Retaining unique identifiers (e.g., record id) when using tm functions - doesn't work with lot's of data?


I am working with unstructured text (Facebook) data, and am pre-processing it (e.g., stripping punctuation, removing stop words, stemming). I need to retain the record (i.e., Facebook post) ids while pre-processing. I have a solution that works on a subset of the data but fails with all the data (N = 127K posts). I have tried chunking the data, and that doesn't work either. I think it has something to do with me using a work-around, and relying on row names. For example, it appears to work with the first ~15K posts but when I keep subsetting, it fails. I realize my code is less than elegant so happy to learn better/completely different solutions - all I care about is keeping the IDs when I go to V Corpus and then back again. I'm new to the tm package and the readTabular function in particular. (Note: I ran the to lower and remove Words before making the VCorpus as I originally thought that was part of the issue).

Working code is below:

Sample data

fb = data.frame(RecordContent = c("I'm dating a celebrity! Skip to 2:02 if you, like me, don't care about the game.",
                                "Photo fails of this morning. Really Joe?", 
                                "This piece has been almost two years in the making. Finally finished! I'm antsy for October to come around... >:)"),
                                FromRecordId = c(682245468452447, 737891849554475, 453178808037464),
                                stringsAsFactors = F)

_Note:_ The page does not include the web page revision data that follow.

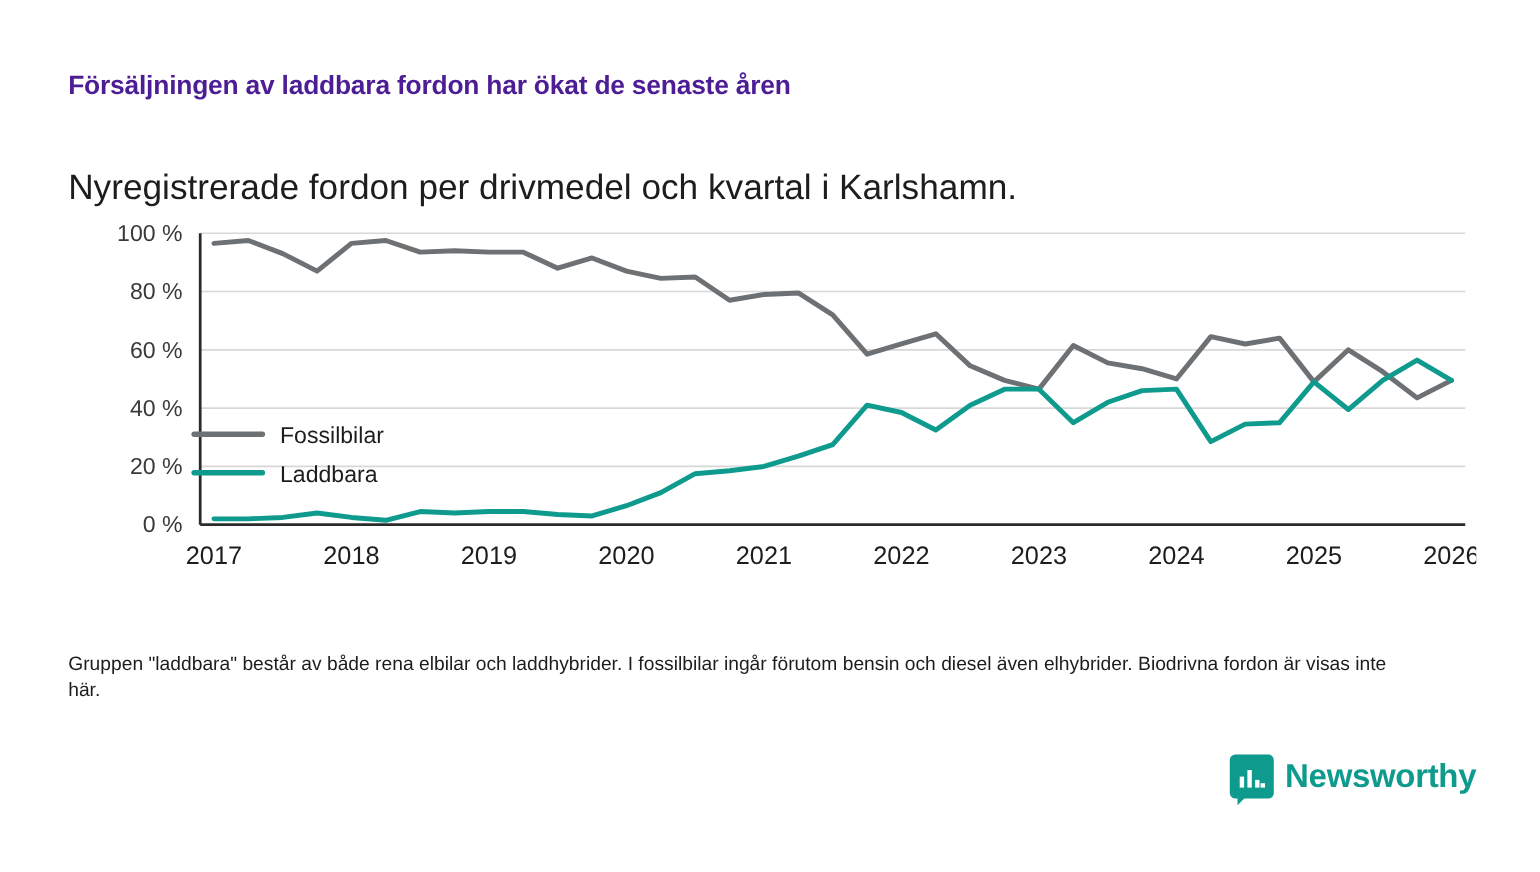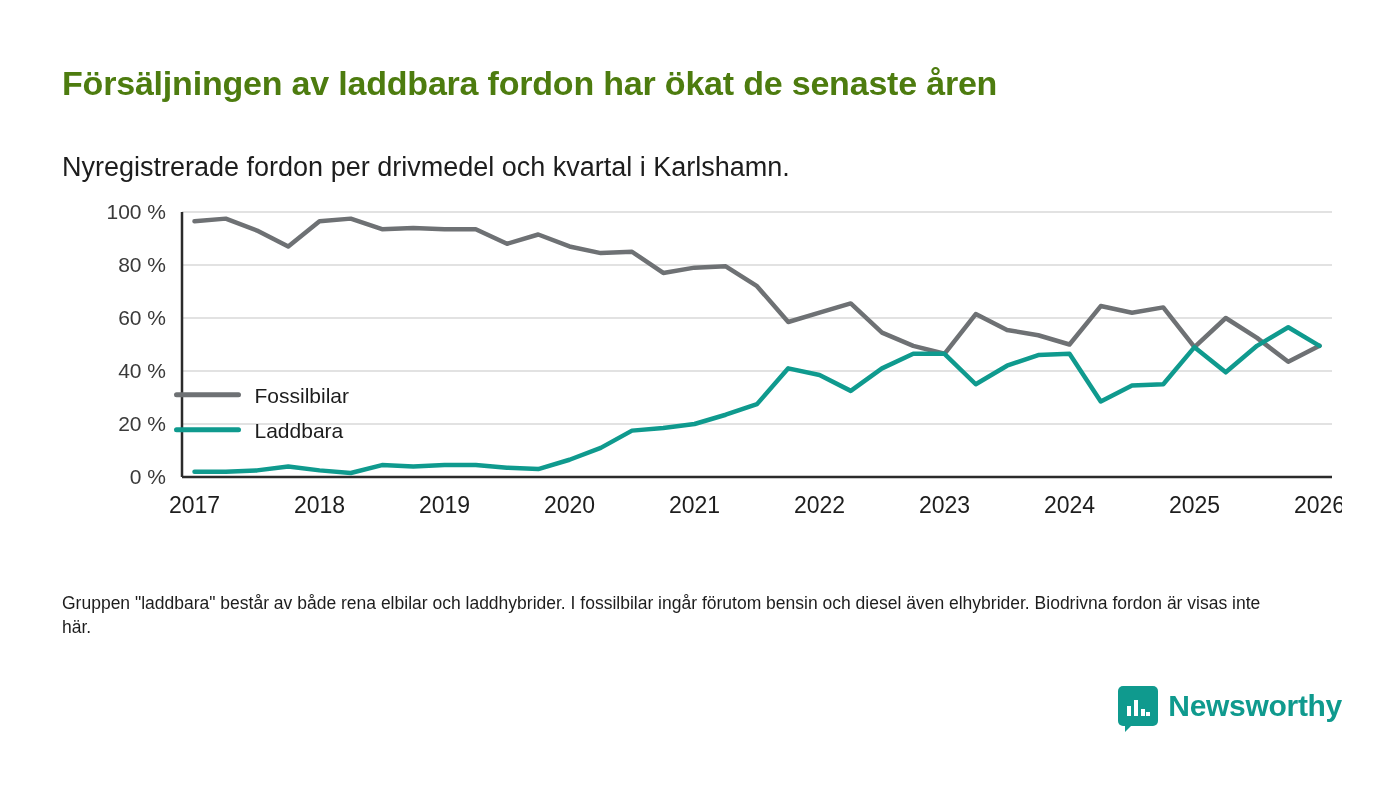--- a/index.html
+++ b/index.html
@@ -23,9 +23,9 @@
     position: absolute;
     left: 62px;
     top: 64px;
-    font-size: 34px;
+    font-size: 24px;
     font-weight: bold;
-    color: #4d7c0f;
+    color: #4c1d95;
     letter-spacing: -0.2px;
   }
   .subtitle {

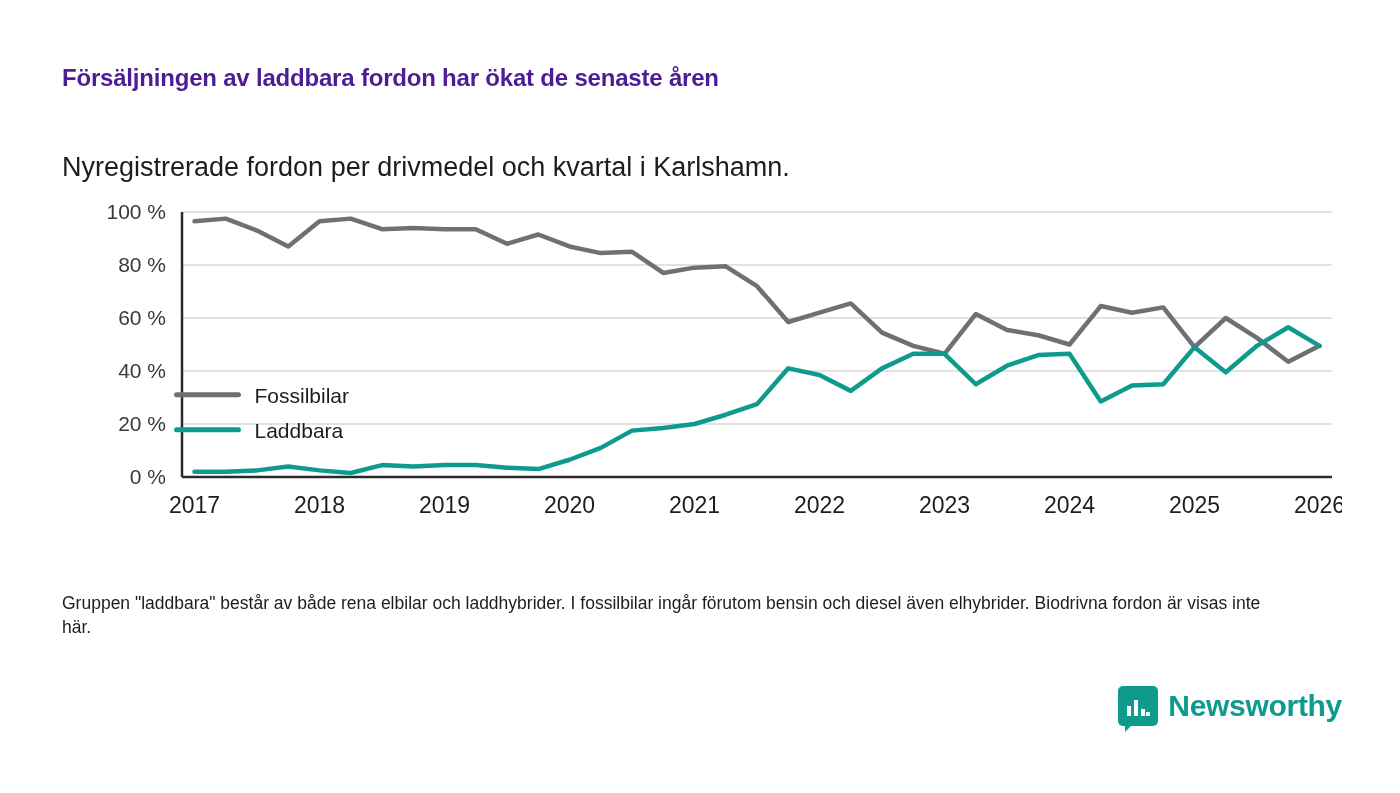--- a/index.html
+++ b/index.html
@@ -32,7 +32,7 @@
     position: absolute;
     left: 62px;
     top: 152px;
-    font-size: 27px;
+    font-size: 32px;
     font-weight: normal;
     color: #1d1d1d;
   }

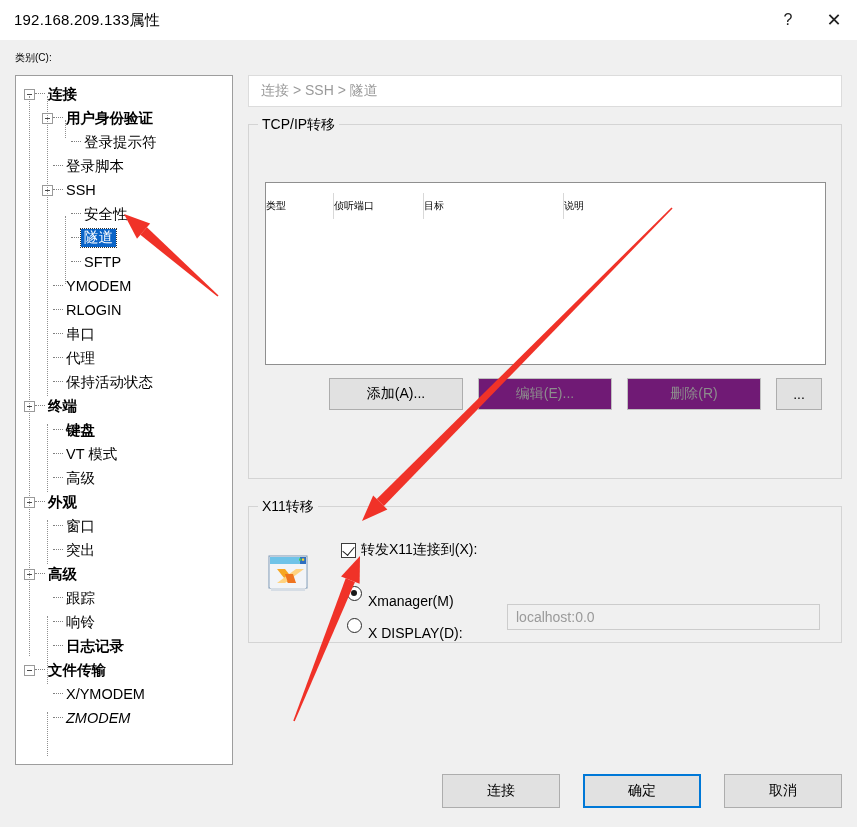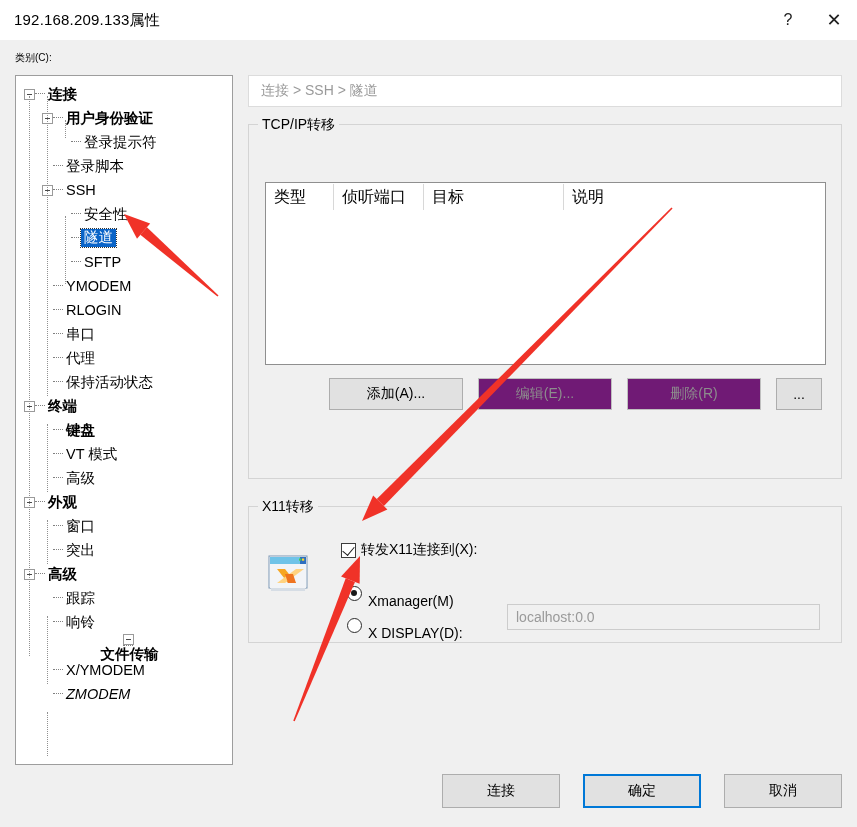--- a/index.html
+++ b/index.html
@@ -204,15 +204,14 @@
     position: relative;
   }
   .th {
-    font-size: 16px;
+    font-size: 10px;
     color: #000;
     display: flex;
     align-items: center;
-    padding-left: 8px;
     box-sizing: border-box;
     border-right: 1px solid #d8d8d8;
     height: 26px;
-    margin-top: 1px;
+    margin-top: 10px;
   }
   .th:last-child { border-right: none; }
   .table-body { height: 153px; background: #fff; }

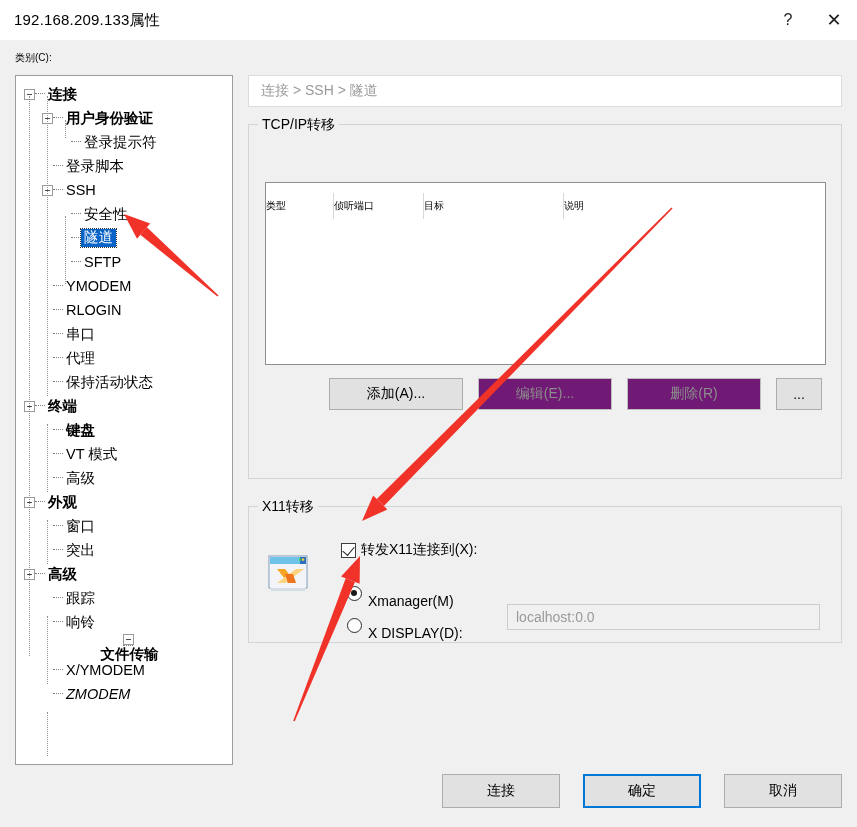--- a/index.html
+++ b/index.html
@@ -488,6 +488,11 @@
           <span class="spacer-exp"></span>
           <span class="connector"></span>
           <span class="tree-label">响铃</span>
+        </div>
+        <div class="tree-row" style="padding-left: 26px;">
+          <span class="spacer-exp"></span>
+          <span class="connector"></span>
+          <span class="tree-label bold">日志记录</span>
         </div>
         <div class="tree-row" style="padding-left: 8px; flex-direction: column;">
           <span class="expander"></span>

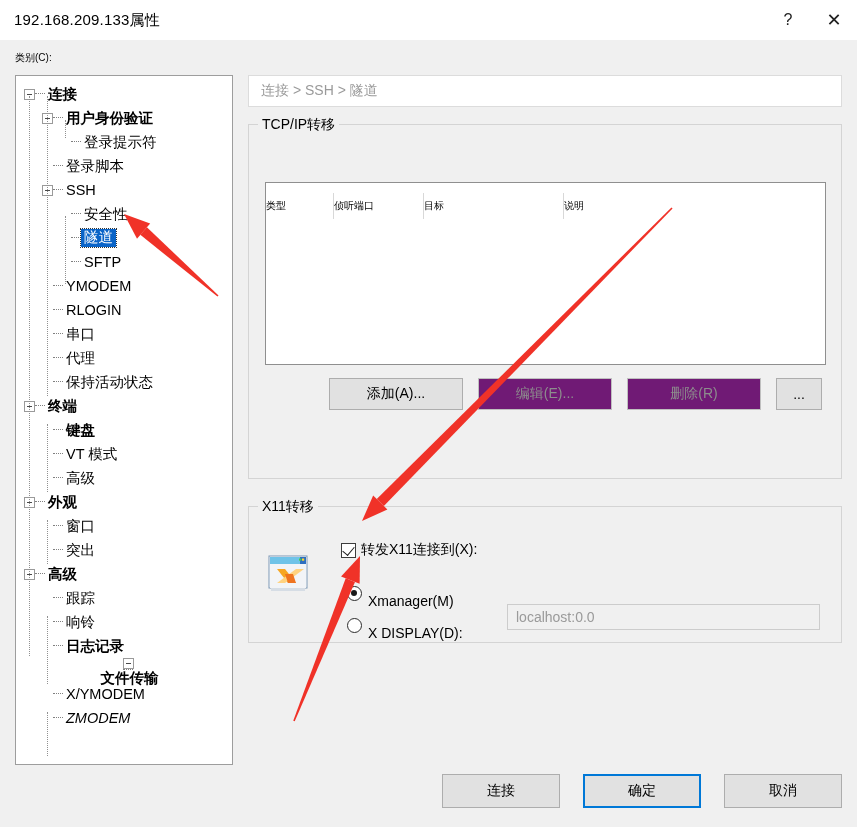--- a/index.html
+++ b/index.html
@@ -494,7 +494,7 @@
           <span class="connector"></span>
           <span class="tree-label bold">日志记录</span>
         </div>
-        <div class="tree-row" style="padding-left: 8px; flex-direction: column;">
+        <div class="tree-row" style="padding-left: 8px;">
           <span class="expander"></span>
           <span class="connector"></span>
           <span class="tree-label bold">文件传输</span>

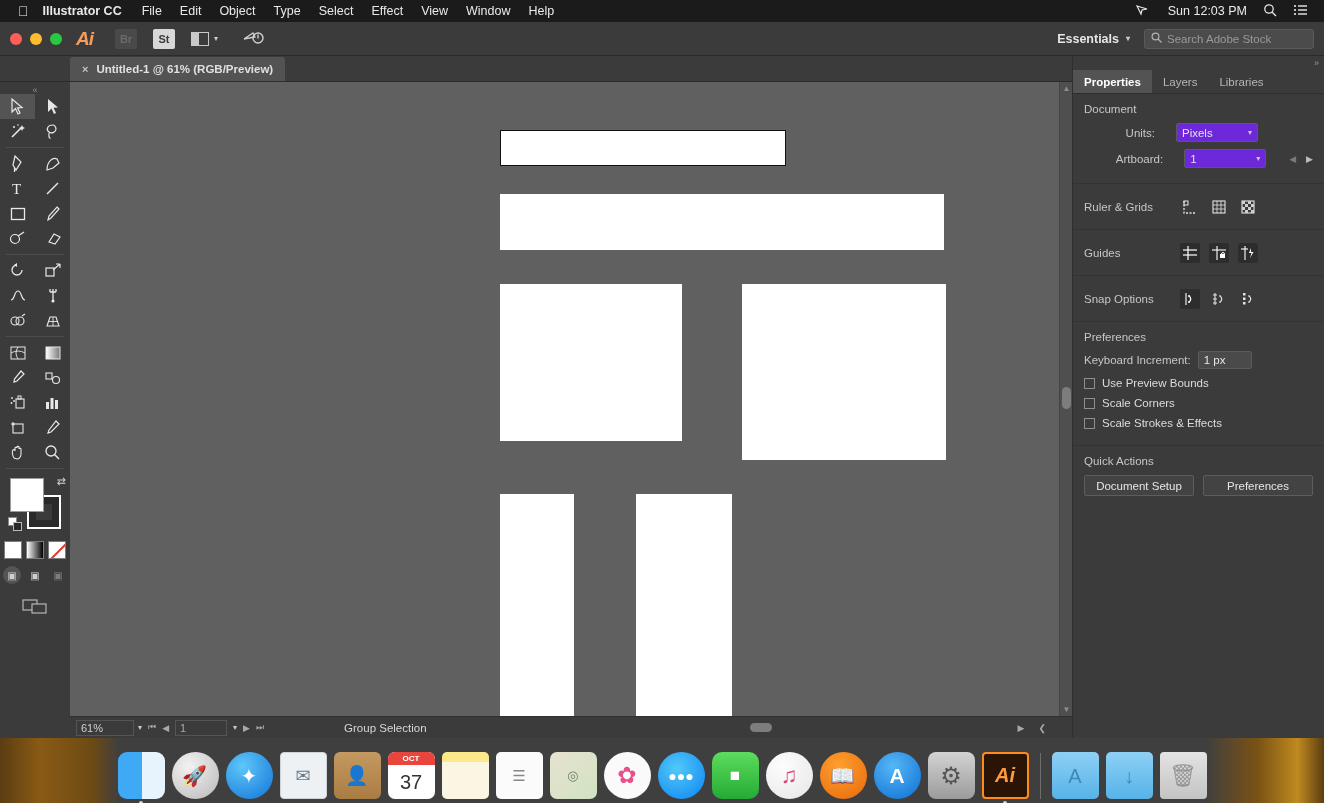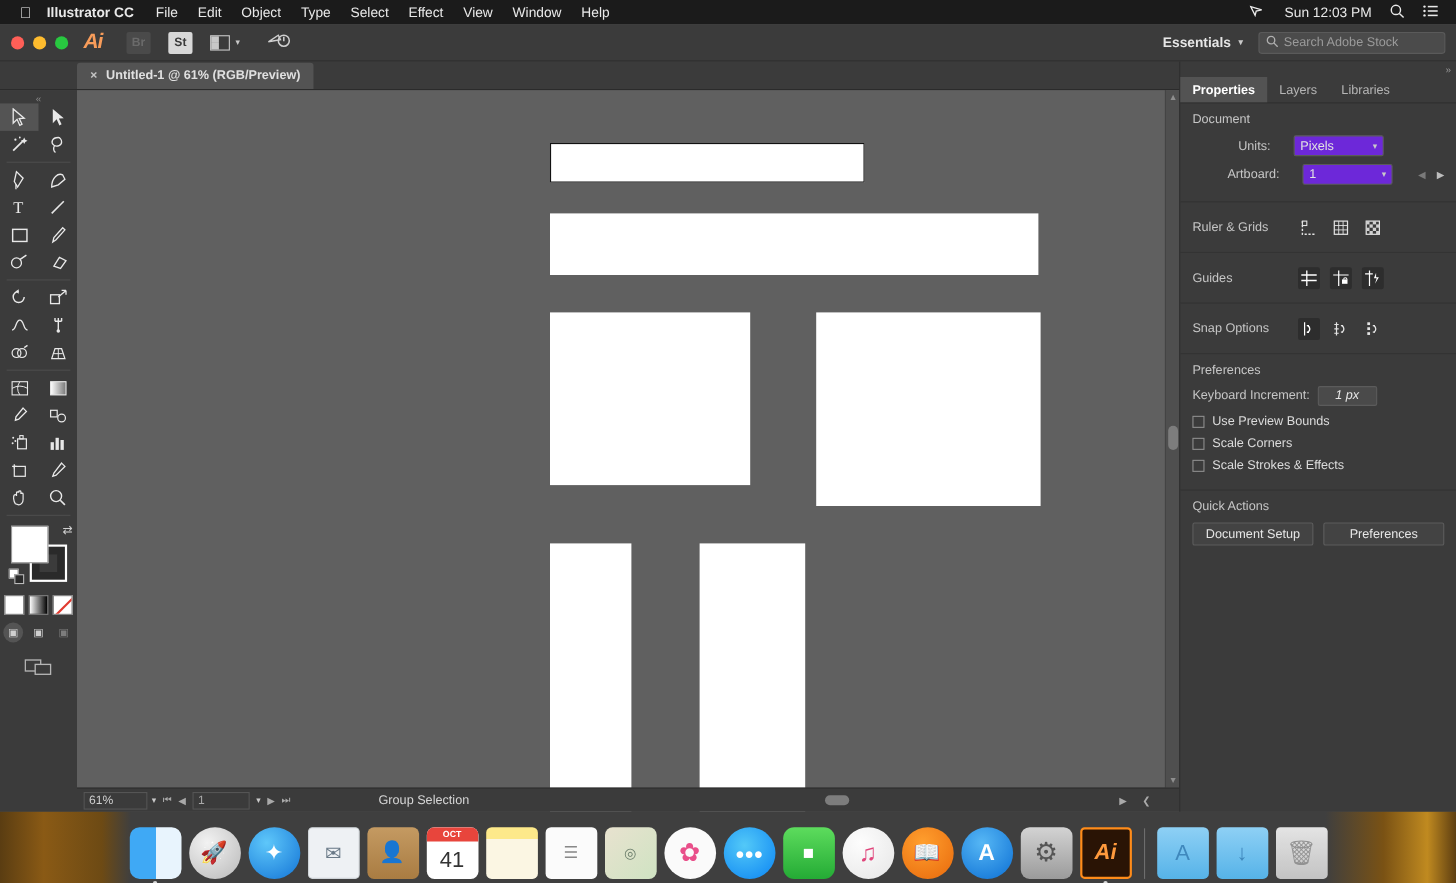--- a/index.html
+++ b/index.html
@@ -178,7 +178,7 @@
   .ibtn{width:20px;height:20px;display:flex;align-items:center;justify-content:center;border-radius:2px;color:#e4e4e4;}
   .ibtn.on{background:#2d2d2d;}
   .kbrow{display:flex;align-items:center;gap:7px;margin-bottom:8px;}
-  .kbfield{width:54px;height:18px;background:#4a4a4a;border:1px solid #5b5b5b;border-radius:2px;display:flex;align-items:center;padding:0 15px;color:#e8e8e8;font-size:11.5px;font-style:italic;}
+  .kbfield{width:54px;height:18px;background:#4a4a4a;border:1px solid #5b5b5b;border-radius:2px;display:flex;align-items:center;padding:0 5px;color:#e8e8e8;font-size:11.5px;}
   .cbrow{display:flex;align-items:center;gap:7px;margin-bottom:8px;}
   .cb{width:11px;height:11px;border:1px solid #8e8e8e;background:#3b3b3b;}
   .cblbl{font-size:11.5px;color:#dcdcdc;}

Remove punctuation & make lower case

fb$RC = tolower(gsub("[[:punct:]]", "", fb$RecordContent)) 
fb$RC2 = removeWords(fb$RC, stopwords("english"))

Step 1: Create special reader function to retain record IDs

myReader = readTabular(mapping=list(content="RC2", id="FromRecordId"))

Step 2: Make my corpus. Read in the data using DataframeSource and the custom reader function where each FB post is a "document"

corpus.test = VCorpus(DataframeSource(fb),      readerControl=list(reader=myReader))

Step 3: Clean and stem

 corpus.test2 = corpus.test %>% 
tm_map(removeNumbers) %>% 
tm_map(stripWhitespace) %>% 
tm_map(stemDocument, language = "english") %>% 
as.VCorpus()

Step 4: Make the corpus back into a character vector. The row names are now the IDs

fb2 = data.frame(unlist(sapply(corpus.test2, `[`, "content")), stringsAsFactors = F)

Step 5: Make new ID variable for later merge, name vars, and prep for merge back onto original dataset

fb2$ID = row.names(fb2)
fb2$RC.ID = gsub(".content", "", fb2$ID)
colnames(fb2)[1] = "RC.stem"
fb3 = select(fb2, RC.ID, RC.stem)
row.names(fb3) = NULL

Solution

  • I think the ids are being stored and retained by default, by the tm module. You can fetch them all (in a vectorized manner) with

    meta(corpus.test, "id")

    $`682245468452447`
    [1] "682245468452447"
    
    $`737891849554475`
    [1] "737891849554475"
    
    $`453178808037464`
    [1] "453178808037464"
    

    I'd recommend to read the documentation of the the tm::meta() function, but it's not very good.

    You can also add arbitrary metadata (as key-value pairs) to each collection item in the corpus, as well as collection-level metadata.